What is required:
Print exactly the lines that run from the one containing "Gratis Online" to the final line of the data, both included, and print none of the pictures.

[Stored data entries]
Content starts

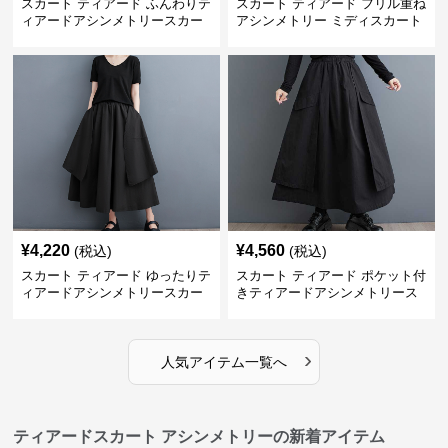
スカート ティアード ふんわりテ
スカート ティアード フリル重ね
ィアードアシンメトリースカー
アシンメトリー ミディスカート
ト
¥
4,220
¥
4,560
(税込)
(税込)
スカート ティアード ゆったりテ
スカート ティアード ポケット付
ィアードアシンメトリースカー
きティアードアシンメトリース
ト
カート
›
人気アイテム一覧へ
ティアードスカート アシンメトリーの新着アイテム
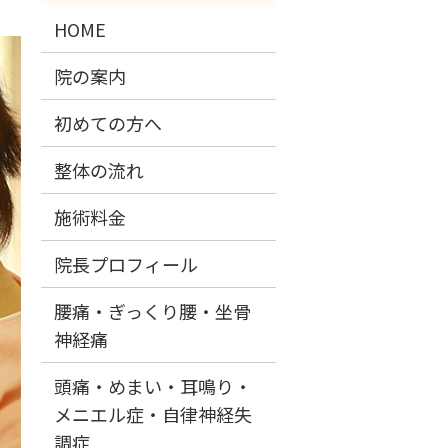
HOME
院の案内
初めての方へ
整体の流れ
施術料金
院長プロフィール
腰痛・ぎっくり腰・坐骨
神経痛
頭痛・めまい・耳鳴り・
メニエル症・自律神経失
調症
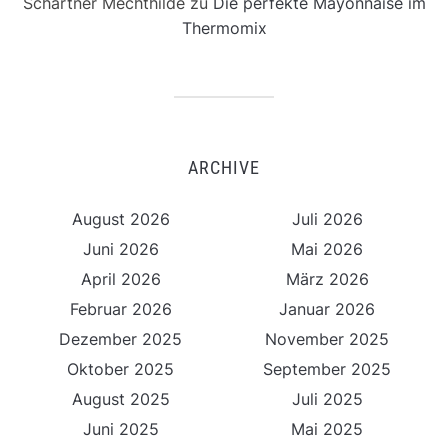
Schartner Mechthilde
zu
Die perfekte Mayonnaise im
Thermomix
ARCHIVE
August 2026
Juli 2026
Juni 2026
Mai 2026
April 2026
März 2026
Februar 2026
Januar 2026
Dezember 2025
November 2025
Oktober 2025
September 2025
August 2025
Juli 2025
Juni 2025
Mai 2025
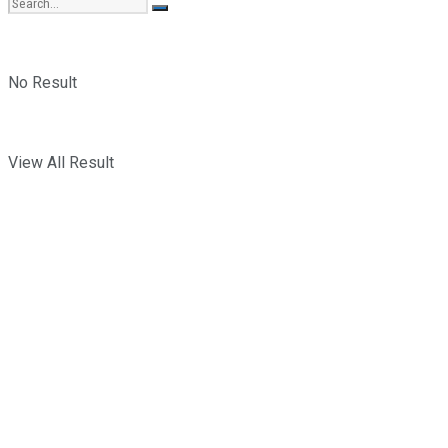
No Result
View All Result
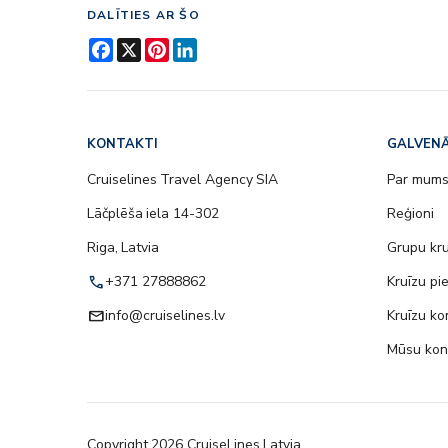
DALĪTIES AR ŠO
Facebook
X
Pinterest
LinkedIn
KONTAKTI
GALVENĀ
Cruiselines Travel Agency SIA
Par mum
Lāčplēša iela 14-302
Reģioni
Riga, Latvia
Grupu kru
call
+371 27888862
Kruīzu pi
email
info@cruiselines.lv
Kruīzu ko
Mūsu kon
Copyright
2026
CruiseLines Latvia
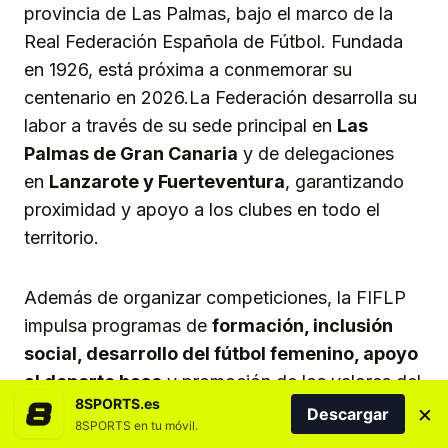
provincia de Las Palmas, bajo el marco de la
Real Federación Española de Fútbol. Fundada
en 1926, está próxima a conmemorar su
centenario en 2026.La Federación desarrolla su
labor a través de su sede principal en
Las
Palmas de Gran Canaria
y de delegaciones
en
Lanzarote y Fuerteventura
, garantizando
proximidad y apoyo a los clubes en todo el
territorio.
Además de organizar competiciones, la FIFLP
impulsa programas de
formación, inclusión
social, desarrollo del fútbol femenino, apoyo
al deporte base
y promoción de los valores del
8SPORTS.es
×
deporte como herramienta educativa y
Descargar
8SPORTS en tu móvil.
comunitaria.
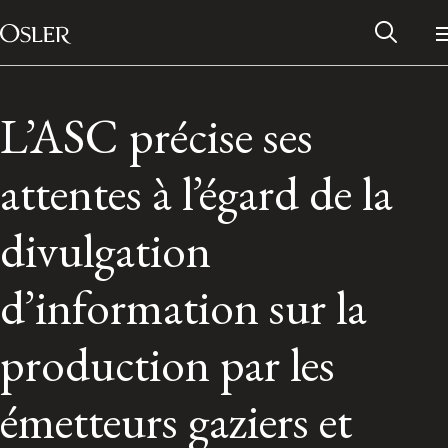
Main Navigation
Passer au contenu
L’ASC précise ses
attentes à l’égard de la
divulgation
d’information sur la
production par les
Réseau des anciens d’Osler
émetteurs gaziers et
Contactez-nous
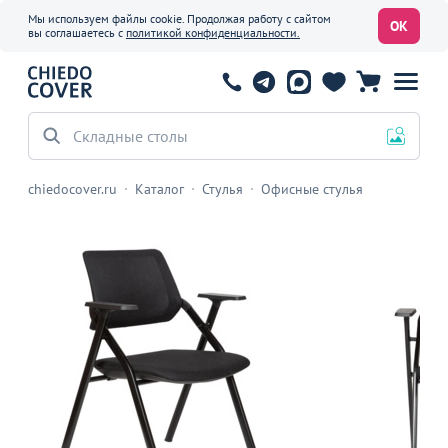
Мы используем файлы cookie. Продолжая работу с сайтом
ОК
вы соглашаетесь с
политикой конфиденциальности.
Складные столы
chiedocover.ru
Каталог
Стулья
Офисные стулья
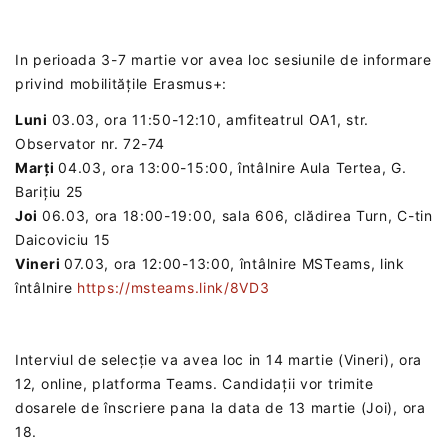
In perioada 3-7 martie vor avea loc sesiunile de informare
privind mobilitățile Erasmus+:
Luni
03.03, ora 11:50-12:10, amfiteatrul OA1, str.
Observator nr. 72-74
Marți
04.03, ora 13:00-15:00, întâlnire Aula Tertea, G.
Barițiu 25
Joi
06.03, ora 18:00-19:00, sala 606, clădirea Turn, C-tin
Daicoviciu 15
Vineri
07.03, ora 12:00-13:00, întâlnire MSTeams, link
întâlnire
https://msteams.link/8VD3
Interviul de selecție va avea loc in 14 martie (Vineri), ora
12, online, platforma Teams. Candidații vor trimite
dosarele de înscriere pana la data de 13 martie (Joi), ora
18.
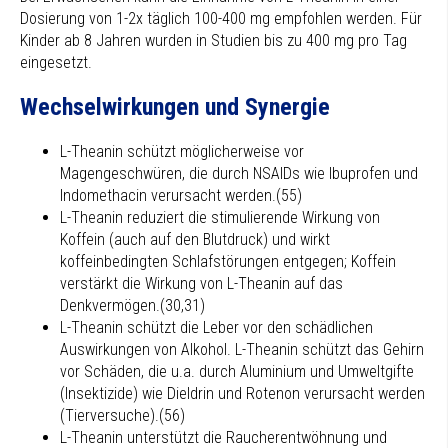
Dosierung von 1-2x täglich 100-400 mg empfohlen werden. Für
Kinder ab 8 Jahren wurden in Studien bis zu 400 mg pro Tag
eingesetzt.
Wechselwirkungen und Synergie
L-Theanin schützt möglicherweise vor
Magengeschwüren, die durch NSAIDs wie Ibuprofen und
Indomethacin verursacht werden.(55)
L-Theanin reduziert die stimulierende Wirkung von
Koffein (auch auf den Blutdruck) und wirkt
koffeinbedingten Schlafstörungen entgegen; Koffein
verstärkt die Wirkung von L-Theanin auf das
Denkvermögen.(30,31)
L-Theanin schützt die Leber vor den schädlichen
Auswirkungen von Alkohol. L-Theanin schützt das Gehirn
vor Schäden, die u.a. durch Aluminium und Umweltgifte
(Insektizide) wie Dieldrin und Rotenon verursacht werden
(Tierversuche).(56)
L-Theanin unterstützt die Raucherentwöhnung und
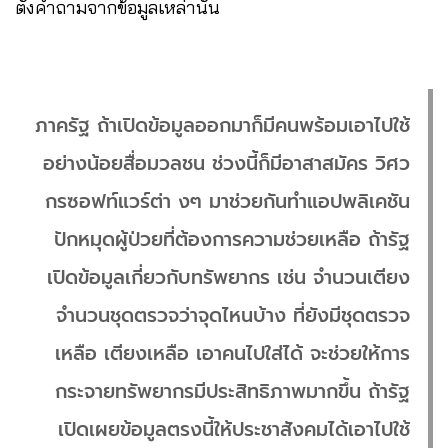
ตั้งคำถามจากข้อมูลเหล่านั้น
ภาครัฐ ถ้าเปิดข้อมูลออกมาก็มีคนพร้อมเอาไปใช้
อย่างน้อยสื่อมวลชน ช่วงนี้ก็มีอาสาสมัคร วิศว
กรซอฟท์แวร์ต่า งๆ มาช่วยกันทำแอปพลิเคชัน
ปักหมุดผู้ป่วยที่ต้องการความช่วยเหลือ ถ้ารัฐ
เปิดข้อมูลเกี่ยวกับทรัพยากร เช่น จำนวนเตียง
จำนวนชุดตรวจว่าจุดไหนบ้าง ที่ยังมีชุดตรวจ
เหลือ เตียงเหลือ เอาคนไปใส่ได้ จะช่วยให้การ
กระจายทรัพยากรมีประสิทธิภาพมากขึ้น ถ้ารัฐ
เปิดเผยข้อมูลตรงนี้ให้ประชาสังคมได้เอาไปใช้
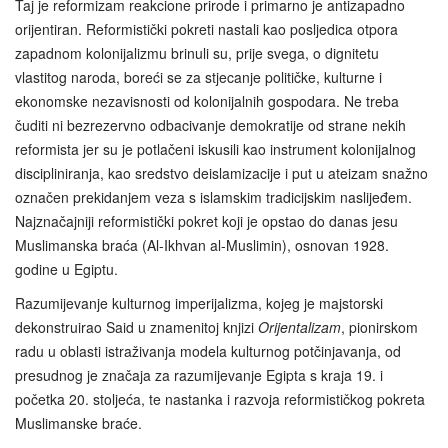
Taj je reformizam reakcione prirode i primarno je antizapadno
orijentiran. Reformistički pokreti nastali kao posljedica otpora
zapadnom kolonijalizmu brinuli su, prije svega, o dignitetu
vlastitog naroda, boreći se za stjecanje političke, kulturne i
ekonomske nezavisnosti od kolonijalnih gospodara. Ne treba
čuditi ni bezrezervno odbacivanje demokratije od strane nekih
reformista jer su je potlačeni iskusili kao instrument kolonijalnog
discipliniranja, kao sredstvo deislamizacije i put u ateizam snažno
označen prekidanjem veza s islamskim tradicijskim naslijeđem.
Najznačajniji reformistički pokret koji je opstao do danas jesu
Muslimanska braća (Al-Ikhvan al-Muslimin), osnovan 1928.
godine u Egiptu.
Razumijevanje kulturnog imperijalizma, kojeg je majstorski
dekonstruirao Said u znamenitoj knjizi
Orijentalizam
, pionirskom
radu u oblasti istraživanja modela kulturnog potčinjavanja, od
presudnog je značaja za razumijevanje Egipta s kraja 19. i
početka 20. stoljeća, te nastanka i razvoja reformističkog pokreta
Muslimanske braće.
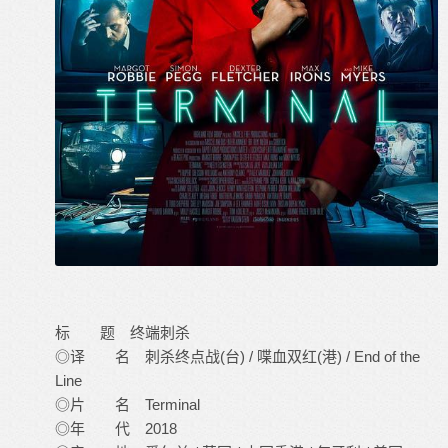
标 题 终端刺杀
◎译 名 刺杀终点战(台) / 喋血双红(港) / End of the
Line
◎片 名 Terminal
◎年 代 2018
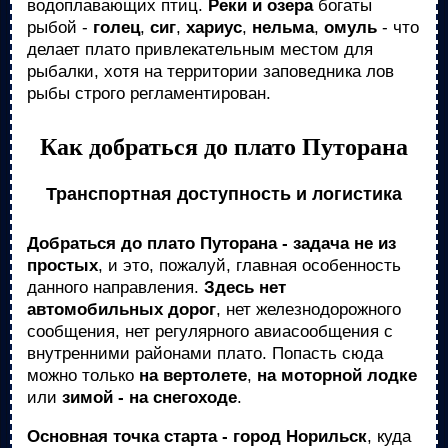
водоплавающих птиц.
Реки и озера
богаты
рыбой -
голец
,
сиг
,
хариус
,
нельма
,
омуль
- что
делает плато привлекательным местом для
рыбалки, хотя на территории заповедника лов
рыбы строго регламентирован.
Как добраться до плато Путорана
Транспортная доступность и логистика
Добраться до плато Путорана - задача не из
простых
, и это, пожалуй, главная особенность
данного направления.
Здесь нет
автомобильных дорог
, нет железнодорожного
сообщения, нет регулярного авиасообщения с
внутренними районами плато. Попасть сюда
можно только
на вертолете
,
на моторной лодке
или
зимой - на снегоходе
.
Основная точка старта - город Норильск
, куда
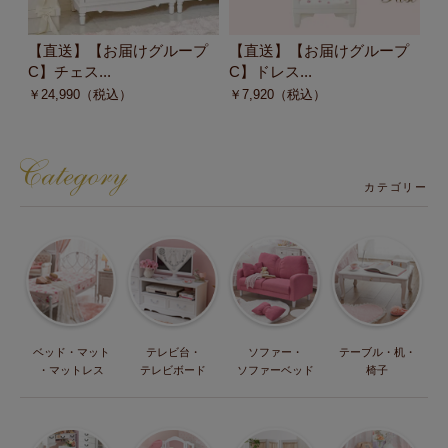
【直送】【お届けグループ
【直送】【お届けグループ
【
C】チェス...
C】ドレス...
C
￥
24,990
（税込）
￥
7,920
（税込）
￥
カテゴリー
ベッド・マット
テレビ台・
ソファー・
テーブル・机・
・マットレス
テレビボード
ソファーベッド
椅子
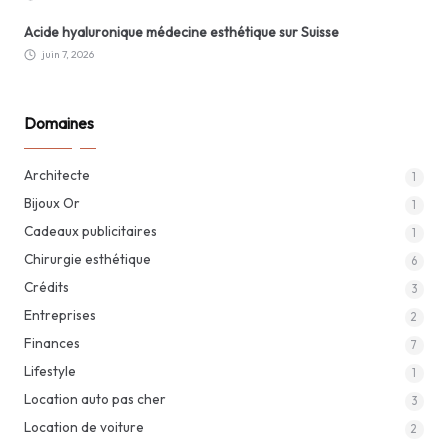
Acide hyaluronique médecine esthétique sur Suisse
juin 7, 2026
Domaines
Architecte
1
Bijoux Or
1
Cadeaux publicitaires
1
Chirurgie esthétique
6
Crédits
3
Entreprises
2
Finances
7
Lifestyle
1
Location auto pas cher
3
Location de voiture
2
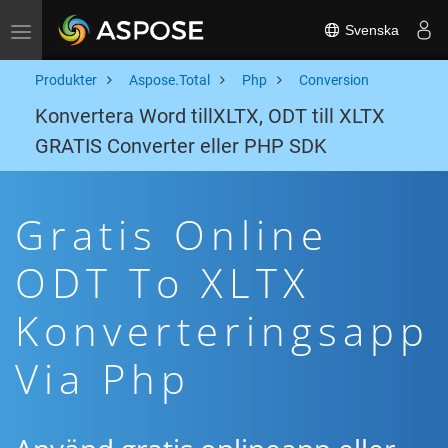
Svenska
Toggle navigation
Produkter
Aspose.Total
Php
Conversion
Konvertera Word tillXLTX, ODT till XLTX
GRATIS Converter eller PHP SDK
Gratis Online
ODT To XLTX
Konverteringsapp
Via Php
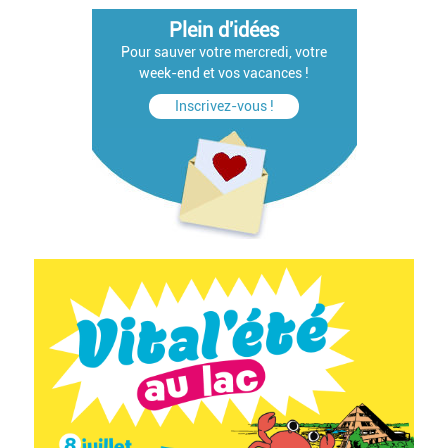
Plein d'idées
Pour sauver votre mercredi, votre
week-end et vos vacances !
Inscrivez-vous !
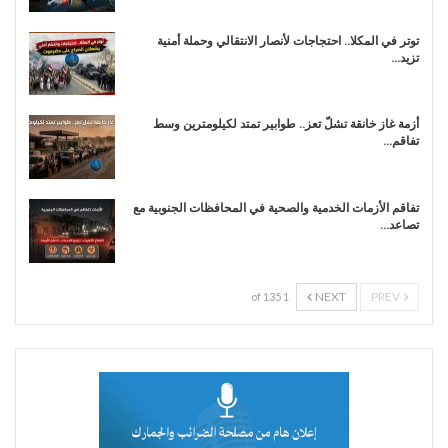
توتر في المكلا.. احتجاجات لأنصار الانتقالي وحملة أمنية
تزيد…
أزمة غاز خانقة تشلّ تعز.. طوابير تمتد لكيلومترين وسط
تفاقم…
تفاقم الأزمات الخدمية والصحية في المحافظات الجنوبية مع
تصاعد…
NEXT
PREV
1 of 135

Content ends

Output of the exercise:
Gratis Online
ODT To XLTX
Konverteringsapp
Via Php
Plein d'idées
Pour sauver votre mercredi, votre
week-end et vos vacances !
Inscrivez-vous !
توتر في المكلا.. احتجاجات لأنصار الانتقالي وحملة أمنية
تزيد…
أزمة غاز خانقة تشلّ تعز.. طوابير تمتد لكيلومترين وسط
تفاقم…
تفاقم الأزمات الخدمية والصحية في المحافظات الجنوبية مع
تصاعد…
NEXT
PREV
1 of 135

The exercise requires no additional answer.